I checked the psychotic effects of my medication today LEVETIRACETAM TEVA and bin on 1000mg a day and have bin on it for about 15months now which freaked me out after actually looking at the affects online.. need to see the doctor i think..
So a boyfriend of a girl who was friends of a girl who went out with ash when he died attacked me on 1am new years day. He sat down and starting talking about black people, but went on saying ''hung them fucking niggers back in the day'' crazy stuff like that several times with a grin on his face trying to get me to agree with him. I said, ohh wait for it... 'your family back in the day might have hung them and got a rush from it, but my family were farmers and were most likely the 1s to give them work at a 3rd of the price'
He got up walked away and then attacked me from behind. And the worst part is that he never even hurt me. I got up whist he was still hitting me and as i got up people dragged him off, now if they hadn't i reckon 1 punch would have floored him and if he hit the wall and cracked his head on the way down I'd have bin in the same predicament as Tom who got sent down for man slaughter after killing ash, I was proud how calm i was and found it very weird how it was about him cursing black people of all things...
its bin 1year since the post about ashley and 1 year since i have used this account,the shocking thing is friday in the pub... the bar maid got all funny all of a sudden, i reckon some1 may have said something to her and brought back some bad memory. then gave me the finger just for me to say to her, 'are you playing hard to get or just not like me?' and then... it all came out for a brief 5minutes with her until i asked danny lighting about this for him to get upset too. BUT i had a good night. DONT GET LEMON dj set and baught 6 lemons drawing a dif face on each 1 sharing them about.
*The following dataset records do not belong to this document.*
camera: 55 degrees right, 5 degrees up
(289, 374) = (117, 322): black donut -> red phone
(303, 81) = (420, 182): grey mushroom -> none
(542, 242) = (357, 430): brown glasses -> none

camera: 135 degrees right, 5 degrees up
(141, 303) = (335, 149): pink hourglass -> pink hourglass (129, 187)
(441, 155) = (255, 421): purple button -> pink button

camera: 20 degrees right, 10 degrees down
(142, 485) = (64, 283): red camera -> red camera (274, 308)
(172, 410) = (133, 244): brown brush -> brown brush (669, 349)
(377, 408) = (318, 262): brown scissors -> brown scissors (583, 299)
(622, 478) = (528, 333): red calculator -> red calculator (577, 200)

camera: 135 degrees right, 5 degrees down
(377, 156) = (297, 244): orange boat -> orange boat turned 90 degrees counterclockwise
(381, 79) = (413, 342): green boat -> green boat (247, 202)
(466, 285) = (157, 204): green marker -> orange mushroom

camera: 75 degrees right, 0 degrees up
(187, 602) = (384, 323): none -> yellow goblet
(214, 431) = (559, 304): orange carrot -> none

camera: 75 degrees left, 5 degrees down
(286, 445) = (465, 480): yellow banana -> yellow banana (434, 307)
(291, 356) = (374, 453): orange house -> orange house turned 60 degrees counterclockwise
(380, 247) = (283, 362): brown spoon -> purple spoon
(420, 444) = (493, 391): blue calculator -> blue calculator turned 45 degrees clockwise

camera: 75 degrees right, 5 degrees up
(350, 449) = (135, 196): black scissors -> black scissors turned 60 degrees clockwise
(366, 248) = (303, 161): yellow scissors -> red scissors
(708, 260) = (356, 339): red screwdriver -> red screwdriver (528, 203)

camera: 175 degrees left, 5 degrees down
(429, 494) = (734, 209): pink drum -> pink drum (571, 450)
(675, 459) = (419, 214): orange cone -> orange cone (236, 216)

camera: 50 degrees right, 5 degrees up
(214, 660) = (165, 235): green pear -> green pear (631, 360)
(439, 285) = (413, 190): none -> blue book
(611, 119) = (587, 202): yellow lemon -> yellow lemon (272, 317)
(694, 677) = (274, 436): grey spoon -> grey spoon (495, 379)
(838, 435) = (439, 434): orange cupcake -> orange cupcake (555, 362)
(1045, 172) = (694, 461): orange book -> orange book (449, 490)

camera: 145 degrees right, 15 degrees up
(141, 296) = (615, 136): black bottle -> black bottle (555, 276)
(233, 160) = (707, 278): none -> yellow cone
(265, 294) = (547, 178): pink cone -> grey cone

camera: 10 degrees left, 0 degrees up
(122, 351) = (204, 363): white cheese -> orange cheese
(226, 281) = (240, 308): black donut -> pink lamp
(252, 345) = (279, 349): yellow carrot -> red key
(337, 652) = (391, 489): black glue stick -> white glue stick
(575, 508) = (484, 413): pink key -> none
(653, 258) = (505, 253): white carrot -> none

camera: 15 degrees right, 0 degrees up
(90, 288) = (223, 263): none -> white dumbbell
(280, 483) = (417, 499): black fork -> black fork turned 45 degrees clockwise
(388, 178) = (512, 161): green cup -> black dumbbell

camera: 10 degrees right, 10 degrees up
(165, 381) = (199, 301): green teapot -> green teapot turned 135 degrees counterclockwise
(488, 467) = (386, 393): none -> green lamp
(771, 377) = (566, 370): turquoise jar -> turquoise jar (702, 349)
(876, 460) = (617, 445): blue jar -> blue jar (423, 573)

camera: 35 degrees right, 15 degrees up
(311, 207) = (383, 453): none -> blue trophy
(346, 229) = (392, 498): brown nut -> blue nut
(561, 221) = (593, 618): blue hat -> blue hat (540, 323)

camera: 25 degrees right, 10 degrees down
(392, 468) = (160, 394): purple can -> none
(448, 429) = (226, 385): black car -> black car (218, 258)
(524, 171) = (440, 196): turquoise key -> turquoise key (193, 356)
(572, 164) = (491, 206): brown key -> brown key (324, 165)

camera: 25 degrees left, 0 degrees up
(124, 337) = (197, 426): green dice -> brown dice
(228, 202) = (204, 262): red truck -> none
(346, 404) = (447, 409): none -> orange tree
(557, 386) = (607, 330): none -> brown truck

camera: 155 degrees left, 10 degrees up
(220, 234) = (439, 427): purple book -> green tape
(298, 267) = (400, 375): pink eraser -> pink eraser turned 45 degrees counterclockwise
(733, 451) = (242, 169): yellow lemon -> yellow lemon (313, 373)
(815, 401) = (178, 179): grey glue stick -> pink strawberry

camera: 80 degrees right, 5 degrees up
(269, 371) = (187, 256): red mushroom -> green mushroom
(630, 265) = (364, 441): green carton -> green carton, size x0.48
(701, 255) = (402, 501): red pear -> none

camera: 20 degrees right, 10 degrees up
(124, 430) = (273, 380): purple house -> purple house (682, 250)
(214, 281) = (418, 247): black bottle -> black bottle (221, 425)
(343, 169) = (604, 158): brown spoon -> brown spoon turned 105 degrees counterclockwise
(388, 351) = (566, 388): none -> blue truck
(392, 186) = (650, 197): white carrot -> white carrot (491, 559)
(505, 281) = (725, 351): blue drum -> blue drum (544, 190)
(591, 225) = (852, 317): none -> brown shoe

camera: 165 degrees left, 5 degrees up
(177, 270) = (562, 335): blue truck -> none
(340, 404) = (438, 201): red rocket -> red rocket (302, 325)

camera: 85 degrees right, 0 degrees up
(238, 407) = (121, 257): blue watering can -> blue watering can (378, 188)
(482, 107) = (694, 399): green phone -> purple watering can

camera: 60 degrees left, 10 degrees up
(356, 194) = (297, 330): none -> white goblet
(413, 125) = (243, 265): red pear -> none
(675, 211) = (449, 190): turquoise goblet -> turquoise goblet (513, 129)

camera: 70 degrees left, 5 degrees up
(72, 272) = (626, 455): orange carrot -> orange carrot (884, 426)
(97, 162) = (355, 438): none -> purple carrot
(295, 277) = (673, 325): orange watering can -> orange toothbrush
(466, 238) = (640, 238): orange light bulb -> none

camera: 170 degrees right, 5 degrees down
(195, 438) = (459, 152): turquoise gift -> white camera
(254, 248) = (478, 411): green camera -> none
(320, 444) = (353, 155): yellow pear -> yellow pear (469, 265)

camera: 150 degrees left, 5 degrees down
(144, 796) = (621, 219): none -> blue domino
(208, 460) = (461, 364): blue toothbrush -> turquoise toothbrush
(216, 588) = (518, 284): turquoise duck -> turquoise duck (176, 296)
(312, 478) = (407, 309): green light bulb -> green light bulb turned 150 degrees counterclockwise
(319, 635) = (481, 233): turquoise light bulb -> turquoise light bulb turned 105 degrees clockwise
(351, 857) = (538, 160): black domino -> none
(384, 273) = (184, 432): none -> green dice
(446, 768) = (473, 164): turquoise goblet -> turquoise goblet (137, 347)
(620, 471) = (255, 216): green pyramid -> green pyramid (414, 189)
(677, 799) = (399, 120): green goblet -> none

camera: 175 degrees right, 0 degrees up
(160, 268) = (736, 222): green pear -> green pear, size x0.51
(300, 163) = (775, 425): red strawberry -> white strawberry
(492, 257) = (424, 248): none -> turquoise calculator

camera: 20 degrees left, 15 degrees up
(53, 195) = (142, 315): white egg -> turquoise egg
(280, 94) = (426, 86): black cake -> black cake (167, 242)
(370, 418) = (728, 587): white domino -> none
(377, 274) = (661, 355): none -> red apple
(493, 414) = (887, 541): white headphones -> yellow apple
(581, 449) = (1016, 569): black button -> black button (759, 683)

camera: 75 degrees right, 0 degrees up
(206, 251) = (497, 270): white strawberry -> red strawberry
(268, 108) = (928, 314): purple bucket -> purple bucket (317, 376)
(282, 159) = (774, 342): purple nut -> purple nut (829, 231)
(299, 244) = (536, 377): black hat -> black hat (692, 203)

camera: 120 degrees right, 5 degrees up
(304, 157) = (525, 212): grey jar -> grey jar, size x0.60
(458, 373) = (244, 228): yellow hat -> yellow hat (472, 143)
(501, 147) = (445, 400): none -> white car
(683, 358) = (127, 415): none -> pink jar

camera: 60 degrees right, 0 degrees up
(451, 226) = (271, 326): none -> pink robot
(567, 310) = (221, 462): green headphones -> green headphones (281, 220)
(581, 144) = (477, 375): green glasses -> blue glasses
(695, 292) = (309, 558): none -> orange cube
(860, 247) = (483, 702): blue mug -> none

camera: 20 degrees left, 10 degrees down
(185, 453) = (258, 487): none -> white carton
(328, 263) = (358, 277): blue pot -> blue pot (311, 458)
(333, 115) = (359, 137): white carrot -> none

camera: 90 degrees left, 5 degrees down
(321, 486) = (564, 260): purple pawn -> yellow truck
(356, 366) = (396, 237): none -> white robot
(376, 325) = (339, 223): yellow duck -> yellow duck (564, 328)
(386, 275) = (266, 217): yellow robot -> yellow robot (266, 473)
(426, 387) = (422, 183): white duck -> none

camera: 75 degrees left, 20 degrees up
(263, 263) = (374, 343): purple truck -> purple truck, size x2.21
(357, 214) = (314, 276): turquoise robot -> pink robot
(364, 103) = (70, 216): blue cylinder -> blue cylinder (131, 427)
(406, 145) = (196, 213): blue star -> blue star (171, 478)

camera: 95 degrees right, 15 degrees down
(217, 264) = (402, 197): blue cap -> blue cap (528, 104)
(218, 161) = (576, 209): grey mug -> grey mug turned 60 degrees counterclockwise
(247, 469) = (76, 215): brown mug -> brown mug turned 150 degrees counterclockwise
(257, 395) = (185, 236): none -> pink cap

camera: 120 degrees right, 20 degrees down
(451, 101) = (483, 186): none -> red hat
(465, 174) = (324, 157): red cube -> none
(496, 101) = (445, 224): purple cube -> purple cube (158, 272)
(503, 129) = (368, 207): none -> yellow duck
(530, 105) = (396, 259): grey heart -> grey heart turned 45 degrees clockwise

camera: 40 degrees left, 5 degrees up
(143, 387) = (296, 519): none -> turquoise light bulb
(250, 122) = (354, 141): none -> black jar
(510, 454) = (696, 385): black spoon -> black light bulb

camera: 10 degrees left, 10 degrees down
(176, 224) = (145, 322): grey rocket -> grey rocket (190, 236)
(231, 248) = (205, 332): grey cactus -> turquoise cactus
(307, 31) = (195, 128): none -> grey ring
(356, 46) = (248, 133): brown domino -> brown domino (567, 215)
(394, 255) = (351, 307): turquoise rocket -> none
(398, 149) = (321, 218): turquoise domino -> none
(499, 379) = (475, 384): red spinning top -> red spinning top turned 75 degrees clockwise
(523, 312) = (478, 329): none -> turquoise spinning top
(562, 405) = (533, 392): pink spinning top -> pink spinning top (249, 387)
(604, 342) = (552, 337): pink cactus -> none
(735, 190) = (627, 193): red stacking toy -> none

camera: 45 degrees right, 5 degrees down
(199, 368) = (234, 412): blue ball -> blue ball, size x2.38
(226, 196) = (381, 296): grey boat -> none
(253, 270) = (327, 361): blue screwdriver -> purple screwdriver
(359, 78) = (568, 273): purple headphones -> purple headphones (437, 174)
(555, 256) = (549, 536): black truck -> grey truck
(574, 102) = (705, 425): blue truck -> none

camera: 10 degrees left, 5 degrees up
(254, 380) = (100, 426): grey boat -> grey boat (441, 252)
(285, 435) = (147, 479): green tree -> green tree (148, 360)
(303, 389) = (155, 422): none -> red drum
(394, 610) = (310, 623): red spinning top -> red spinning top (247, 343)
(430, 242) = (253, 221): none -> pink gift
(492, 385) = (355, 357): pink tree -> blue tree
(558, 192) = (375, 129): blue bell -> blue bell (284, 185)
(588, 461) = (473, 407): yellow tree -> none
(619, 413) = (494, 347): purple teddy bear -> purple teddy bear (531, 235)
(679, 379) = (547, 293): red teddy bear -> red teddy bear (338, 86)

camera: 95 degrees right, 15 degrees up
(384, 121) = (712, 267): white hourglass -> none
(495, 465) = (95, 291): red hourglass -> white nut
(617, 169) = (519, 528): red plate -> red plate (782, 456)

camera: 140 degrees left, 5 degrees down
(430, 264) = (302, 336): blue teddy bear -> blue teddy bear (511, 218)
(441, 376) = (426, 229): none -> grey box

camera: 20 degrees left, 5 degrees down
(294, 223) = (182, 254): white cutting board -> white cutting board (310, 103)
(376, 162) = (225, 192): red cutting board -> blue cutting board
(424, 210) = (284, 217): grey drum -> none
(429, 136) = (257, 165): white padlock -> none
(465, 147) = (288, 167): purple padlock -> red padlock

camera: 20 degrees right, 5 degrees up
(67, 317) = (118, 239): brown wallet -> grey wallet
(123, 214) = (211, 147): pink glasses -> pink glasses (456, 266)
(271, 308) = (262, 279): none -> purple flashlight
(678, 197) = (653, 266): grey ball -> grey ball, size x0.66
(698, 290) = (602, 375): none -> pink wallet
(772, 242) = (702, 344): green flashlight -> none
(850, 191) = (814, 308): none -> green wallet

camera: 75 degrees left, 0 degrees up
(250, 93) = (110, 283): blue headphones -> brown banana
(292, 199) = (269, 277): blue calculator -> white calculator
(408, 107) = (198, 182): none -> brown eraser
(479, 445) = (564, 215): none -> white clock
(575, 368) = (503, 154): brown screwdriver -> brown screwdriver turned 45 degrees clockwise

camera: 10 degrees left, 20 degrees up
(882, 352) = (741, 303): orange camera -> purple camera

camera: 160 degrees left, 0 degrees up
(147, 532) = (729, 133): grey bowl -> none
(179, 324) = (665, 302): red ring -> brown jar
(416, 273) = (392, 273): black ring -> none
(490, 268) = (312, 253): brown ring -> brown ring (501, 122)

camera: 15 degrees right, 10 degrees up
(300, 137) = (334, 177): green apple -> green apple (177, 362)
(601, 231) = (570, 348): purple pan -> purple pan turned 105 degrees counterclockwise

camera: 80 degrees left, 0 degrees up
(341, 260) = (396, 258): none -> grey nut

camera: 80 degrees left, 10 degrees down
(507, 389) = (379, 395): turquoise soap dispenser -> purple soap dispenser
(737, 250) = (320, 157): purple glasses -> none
never posted my thing about epilepsy and the police on here from october 2012 the me giving the story to the paper in may 2013, just type in Daniel Cunningham Epilepsy Derby Evening Telegraph
pissed alot of people off, in february i posted ''from what ive heard Ashley Tilson who was killed outside the Old Bell which has now bin closed down was a dosser who graffiti, didn't work, took drugs and was violent in public.''
Tom punch him to the ground and 1 kick to the head after ashley got violent but ashley died from it. and tom got manslauter 3years. so pissed a few people off there.
bin to see blink 182 rob zombie and manson, went bloodstock festival and the guys there were resentful cuz i got a free ticket.
apart from that top comment, not pissed any1 off. play poker more with my brothers mates which is a shock cuz they keep inviting me back =/ so i can't be that bad lol if anything i'd like to think i have more back-up than most people i know and reckon i could buy anything i wanted on the street.
AND I'M TRYING TO SUE THE POLICE ATM THROUGH LACK OF CARE! but we'l see how that goes.
so today some crazy Nigerian guy from work who has bin doing my head in in and in since he started (pretty much)came and said something else to me, ''id like to pull all your teeth out some players'' and some other shit.
i got that pit feeling in my chest but walked away... all i could think about then was cutting a joker on the side of his face. over and over again for at-least an hour and so, therefore im going to see the doctor in the morning.
its not that im crazy just that i had my stanly knife in my pocket and came close to punching him.
spoke to my boss, he seems cool with it and moving him to the other side of the site seeing as i said i was going to quit before i do something stupid.
wtf. i woke up to a random guy off the street crawling into my bed last night, and kelli the crazy damn biitch started shouting at me! going on like it wasn't her fault.
i thought it was some1 i knew she brought back from town otherwise wuld have kicked him in the face and dragged him down the stairs. WTF never felt so degraded in my my life.
who the fuck does she think she is putting the blame on me? i have a nice house, i work and out grew dossing with scum bags a long time ago!
she said she saw him passed out on the street and felt bad so couldn't leave him there but like i said just put him in a taxi or phone the police if he is loitering. dpnt bring him home and let him crawl into my bed while your not looking.
walked past church yesterday and thought to myself that i should go and ask advice or well atleast find out their beliefs on what i believe in.
when i say believe in i mean; is it a waste OF A LIFE when some1 dies who takes drugs, smokes weed, not worked in years and never intended to, who graffiti public and council property. MY HONEST OPINION? GOOD FUCKING RIDENS!
he's a waster who will take people down his road who put a WORKING MAN who considering under the circumstances is a nice guy but now a AND I QUOTE ''MURDERER''. tho i think not.
need to find out if the pub keeps its license thats ashley finsley was caught snorting cocaine in the toilets so there for i regret nothing ive said as of so far.
I used to have between 10-20 friends on here at one point now nobody, I removed my journal account and phone numbers off facebook this morning before work, some of the girls have put me on trial wtf? What what I have gathered this ash guy really had Fuck all to show for his life. First thing his stoner mates do after he died I spray paint council property so excuse me when I find a problem with this, he sounds fantastic!
Hopefiully no1 even checks this journal now anyway. After all thebullshit I just denied I shouldnt even be on here but! It's what o.believe and I'm just saying what every1 else is to scared to say.